# The Outer Worlds



## PURPLEB3RRYKUSH (Oct 26, 2019)

Dope new RPG game similiar to Fallout and Borderlands, try it out if yah like boots on the ground gameplay


----------



## omgBoNg (Nov 5, 2019)

Liked both fallout and borderlands. In fact borderlands is one of my all time favorite titles. Is this on xbox? Might have to check it out.


----------



## PURPLEB3RRYKUSH (Nov 5, 2019)

omgBoNg said:


> Liked both fallout and borderlands. In fact borderlands is one of my all time favorite titles. Is this on xbox? Might have to check it out.

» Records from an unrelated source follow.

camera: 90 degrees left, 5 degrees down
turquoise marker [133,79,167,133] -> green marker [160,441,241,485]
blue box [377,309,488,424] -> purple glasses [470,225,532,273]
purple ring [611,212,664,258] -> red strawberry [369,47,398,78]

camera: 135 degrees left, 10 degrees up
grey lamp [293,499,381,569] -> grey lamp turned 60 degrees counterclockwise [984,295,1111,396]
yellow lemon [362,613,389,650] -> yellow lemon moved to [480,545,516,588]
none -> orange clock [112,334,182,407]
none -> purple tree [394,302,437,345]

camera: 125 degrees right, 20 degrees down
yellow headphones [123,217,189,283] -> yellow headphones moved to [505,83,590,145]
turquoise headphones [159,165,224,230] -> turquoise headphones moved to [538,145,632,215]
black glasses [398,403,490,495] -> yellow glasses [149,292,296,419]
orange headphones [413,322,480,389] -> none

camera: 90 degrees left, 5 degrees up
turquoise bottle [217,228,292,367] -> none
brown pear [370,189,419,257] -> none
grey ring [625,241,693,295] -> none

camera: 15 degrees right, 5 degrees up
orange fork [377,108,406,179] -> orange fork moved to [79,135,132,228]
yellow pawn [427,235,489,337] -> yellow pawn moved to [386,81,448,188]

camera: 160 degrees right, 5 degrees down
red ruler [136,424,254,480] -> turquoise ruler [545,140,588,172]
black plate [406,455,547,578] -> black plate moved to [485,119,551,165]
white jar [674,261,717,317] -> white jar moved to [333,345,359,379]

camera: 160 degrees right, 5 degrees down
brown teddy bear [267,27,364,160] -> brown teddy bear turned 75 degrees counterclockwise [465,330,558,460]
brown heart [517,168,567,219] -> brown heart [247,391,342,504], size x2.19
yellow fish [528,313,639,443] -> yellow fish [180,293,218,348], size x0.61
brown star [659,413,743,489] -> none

Yeah free with gamepass, just finished it, took 1 day 8 hours to beat


----------



## LondonSeedCentre (Nov 13, 2019)

PURPLEB3RRYKUSH said:


> Yeah free with gamepass, just finished it, took 1 day 8 hours to beat


This whole gamepass thing is awesome. Wish Sony had something like that for their first-party titles  

Jacob


----------



## PURPLEB3RRYKUSH (Nov 13, 2019)

LondonSeedCentre said:


> This whole gamepass thing is awesome. Wish Sony had something like that for their first-party titles
> 
> Jacob


I love gamepass for peeps like me that dont like dropping $100+ on a game, they used be $50 a game back in the day


----------